17 Risk Management & Privacy

Question 1

What helps organizations prioritize cybersecurity efforts?

Answer 1

Risk identification and assessment

This process involves identifying all risks and conducting a business impact analysis.

Question 2

What do cybersecurity analysts conduct to assess the potential degree of risk?

Answer 2

Business impact analysis

This analysis is based on the probability of occurrence and the magnitude of potential effects.

Question 3

What is a source of external risk for organizations?

Answer 3

Vendors

Organizations should conduct supply chain assessments to mitigate risks from vendors.

Question 4

What reduces the likelihood that a previously unidentified risk at a vendor will negatively impact the organization?

Answer 4

Vendor due diligence

This involves assessing the vendor’s systems as part of risk assessment practices.

Question 5

What technique verifies that hardware was not tampered with after leaving the vendor’s premises?

Answer 5

Hardware source authenticity techniques

Hardware-based authentication techniques use physical devices to verify a user’s identity, adding an extra layer of security beyond passwords. These methods often involve cryptographic tokens or smart cards that generate one-time passwords or digital signatures to authenticate users. Examples include USB tokens, keyfobs, and smart cards.
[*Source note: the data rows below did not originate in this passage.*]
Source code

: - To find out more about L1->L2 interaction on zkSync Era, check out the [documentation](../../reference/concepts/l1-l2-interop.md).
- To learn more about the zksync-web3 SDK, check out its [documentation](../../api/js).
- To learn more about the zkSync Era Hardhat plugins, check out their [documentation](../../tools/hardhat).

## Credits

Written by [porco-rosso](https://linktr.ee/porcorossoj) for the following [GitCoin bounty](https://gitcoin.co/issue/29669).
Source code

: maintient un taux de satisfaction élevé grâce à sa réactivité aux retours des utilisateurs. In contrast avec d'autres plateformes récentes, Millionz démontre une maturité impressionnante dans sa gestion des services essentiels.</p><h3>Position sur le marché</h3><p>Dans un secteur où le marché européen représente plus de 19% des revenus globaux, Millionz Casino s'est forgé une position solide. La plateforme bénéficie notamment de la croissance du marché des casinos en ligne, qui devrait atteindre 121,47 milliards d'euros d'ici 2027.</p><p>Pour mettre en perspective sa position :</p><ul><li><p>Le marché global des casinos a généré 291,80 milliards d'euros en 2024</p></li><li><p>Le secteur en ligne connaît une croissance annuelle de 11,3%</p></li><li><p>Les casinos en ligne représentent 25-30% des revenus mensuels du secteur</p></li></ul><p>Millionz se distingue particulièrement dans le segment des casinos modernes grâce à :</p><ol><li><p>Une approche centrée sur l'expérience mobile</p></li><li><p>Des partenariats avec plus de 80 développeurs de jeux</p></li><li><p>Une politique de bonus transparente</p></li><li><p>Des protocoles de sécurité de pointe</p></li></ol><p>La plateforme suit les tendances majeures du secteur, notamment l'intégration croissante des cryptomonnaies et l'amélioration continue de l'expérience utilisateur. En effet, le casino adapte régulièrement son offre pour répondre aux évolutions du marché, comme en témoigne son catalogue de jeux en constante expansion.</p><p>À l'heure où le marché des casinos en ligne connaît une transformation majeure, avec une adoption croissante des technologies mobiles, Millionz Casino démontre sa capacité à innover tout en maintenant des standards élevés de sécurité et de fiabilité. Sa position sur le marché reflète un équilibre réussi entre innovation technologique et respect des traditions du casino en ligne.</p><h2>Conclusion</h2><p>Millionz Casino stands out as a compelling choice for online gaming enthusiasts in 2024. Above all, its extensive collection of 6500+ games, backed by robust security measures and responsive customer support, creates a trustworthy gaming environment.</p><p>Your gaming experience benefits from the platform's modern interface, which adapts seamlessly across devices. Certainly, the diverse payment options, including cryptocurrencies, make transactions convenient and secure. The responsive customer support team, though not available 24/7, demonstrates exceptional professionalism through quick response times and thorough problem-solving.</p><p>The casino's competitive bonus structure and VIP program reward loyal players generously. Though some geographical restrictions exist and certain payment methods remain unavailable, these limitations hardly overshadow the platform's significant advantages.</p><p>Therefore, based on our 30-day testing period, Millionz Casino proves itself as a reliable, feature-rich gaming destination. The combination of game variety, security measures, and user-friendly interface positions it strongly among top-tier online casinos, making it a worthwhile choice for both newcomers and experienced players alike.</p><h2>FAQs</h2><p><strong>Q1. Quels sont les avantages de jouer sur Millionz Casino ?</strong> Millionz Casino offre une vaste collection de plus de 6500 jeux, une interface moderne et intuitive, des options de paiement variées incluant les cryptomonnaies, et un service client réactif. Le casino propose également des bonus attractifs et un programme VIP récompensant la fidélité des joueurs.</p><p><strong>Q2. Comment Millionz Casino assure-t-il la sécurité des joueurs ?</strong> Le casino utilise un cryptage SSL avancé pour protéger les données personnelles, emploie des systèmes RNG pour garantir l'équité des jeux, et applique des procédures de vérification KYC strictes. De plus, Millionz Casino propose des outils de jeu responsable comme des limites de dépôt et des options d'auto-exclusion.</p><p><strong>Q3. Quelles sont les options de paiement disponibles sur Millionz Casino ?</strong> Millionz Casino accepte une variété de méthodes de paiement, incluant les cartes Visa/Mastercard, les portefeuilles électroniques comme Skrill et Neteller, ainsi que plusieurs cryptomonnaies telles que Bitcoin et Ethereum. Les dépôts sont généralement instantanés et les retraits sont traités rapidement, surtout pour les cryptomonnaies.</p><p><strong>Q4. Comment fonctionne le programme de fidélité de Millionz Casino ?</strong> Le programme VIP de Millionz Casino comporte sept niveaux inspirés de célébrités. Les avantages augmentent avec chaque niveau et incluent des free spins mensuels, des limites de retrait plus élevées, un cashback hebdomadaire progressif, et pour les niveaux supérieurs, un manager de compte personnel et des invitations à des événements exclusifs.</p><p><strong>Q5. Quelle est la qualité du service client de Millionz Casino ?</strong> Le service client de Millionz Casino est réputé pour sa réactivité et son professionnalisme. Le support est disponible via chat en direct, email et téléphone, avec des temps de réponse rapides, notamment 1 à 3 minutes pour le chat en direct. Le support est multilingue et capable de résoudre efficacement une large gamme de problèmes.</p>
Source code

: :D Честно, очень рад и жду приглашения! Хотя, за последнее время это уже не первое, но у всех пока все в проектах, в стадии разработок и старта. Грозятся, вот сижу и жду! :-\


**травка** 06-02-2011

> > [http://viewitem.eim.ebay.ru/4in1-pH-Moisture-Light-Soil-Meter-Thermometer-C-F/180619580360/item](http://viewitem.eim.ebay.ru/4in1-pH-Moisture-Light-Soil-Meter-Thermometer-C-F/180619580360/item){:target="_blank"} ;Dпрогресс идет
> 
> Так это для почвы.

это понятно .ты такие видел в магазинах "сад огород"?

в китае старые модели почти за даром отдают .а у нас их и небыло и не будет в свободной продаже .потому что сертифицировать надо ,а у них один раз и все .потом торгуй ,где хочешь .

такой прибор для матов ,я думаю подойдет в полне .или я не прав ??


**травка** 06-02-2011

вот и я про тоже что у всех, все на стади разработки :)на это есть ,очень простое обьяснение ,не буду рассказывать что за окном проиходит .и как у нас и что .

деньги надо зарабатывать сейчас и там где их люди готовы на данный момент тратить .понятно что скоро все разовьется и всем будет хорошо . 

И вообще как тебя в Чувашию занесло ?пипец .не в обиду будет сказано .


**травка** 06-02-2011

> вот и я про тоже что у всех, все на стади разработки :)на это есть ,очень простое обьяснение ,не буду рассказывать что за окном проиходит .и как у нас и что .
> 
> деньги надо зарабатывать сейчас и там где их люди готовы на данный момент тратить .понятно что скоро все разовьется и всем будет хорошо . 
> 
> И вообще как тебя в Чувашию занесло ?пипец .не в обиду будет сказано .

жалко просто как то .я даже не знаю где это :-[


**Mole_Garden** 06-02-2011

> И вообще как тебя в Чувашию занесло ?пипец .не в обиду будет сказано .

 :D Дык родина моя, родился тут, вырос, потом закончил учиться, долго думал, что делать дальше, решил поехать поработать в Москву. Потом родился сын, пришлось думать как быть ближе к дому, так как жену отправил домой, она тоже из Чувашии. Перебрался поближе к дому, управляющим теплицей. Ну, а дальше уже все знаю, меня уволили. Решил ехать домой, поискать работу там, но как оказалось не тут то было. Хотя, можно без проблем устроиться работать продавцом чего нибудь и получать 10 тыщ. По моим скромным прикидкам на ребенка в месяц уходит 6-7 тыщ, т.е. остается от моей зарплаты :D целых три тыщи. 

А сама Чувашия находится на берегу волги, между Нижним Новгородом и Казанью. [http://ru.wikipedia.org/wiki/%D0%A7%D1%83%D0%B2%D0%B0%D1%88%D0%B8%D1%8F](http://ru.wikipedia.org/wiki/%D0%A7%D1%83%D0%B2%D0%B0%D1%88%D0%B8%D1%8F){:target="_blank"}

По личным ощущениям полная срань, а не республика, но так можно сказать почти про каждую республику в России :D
These techniques are crucial for ensuring the integrity of hardware.

Question 6

Name one risk management strategy that changes business practices to make a risk irrelevant.

Answer 6

Risk avoidance

This strategy modifies practices to eliminate the risk.

Question 7

What are techniques that seek to reduce the probability or magnitude of a risk called?

Answer 7

Risk mitigation techniques

These techniques aim to lessen the impact or chance of risks occurring.

Question 8

What approach moves some of the risk to a third party?

Answer 8

Risk transference

This strategy involves outsourcing certain risks to external entities.

Question 9

What does risk acceptance acknowledge?

Answer 9

The presence of the risk

Organizations continue normal operations despite the risk being acknowledged.

Question 10

What does disaster recovery planning aim to build?

Answer 10

Resiliency

This planning is activated during natural or human-made disasters.

Question 11

What does a disaster recovery plan help an organization do?

Answer 11

Quickly recover its information and systems

The plan is essential for resuming normal operations after a disruption.

Question 12

What should organizations develop to protect sensitive personal information?

Answer 12

Privacy programs

These programs protect personal information from misuse and unauthorized disclosure.

Question 13

What types of information should privacy programs cover?

Answer 13

• Personally identifiable information (PII)
• Protected health information (PHI)
• Financial information
• Other records impacting personal privacy

These elements are crucial for maintaining individual privacy.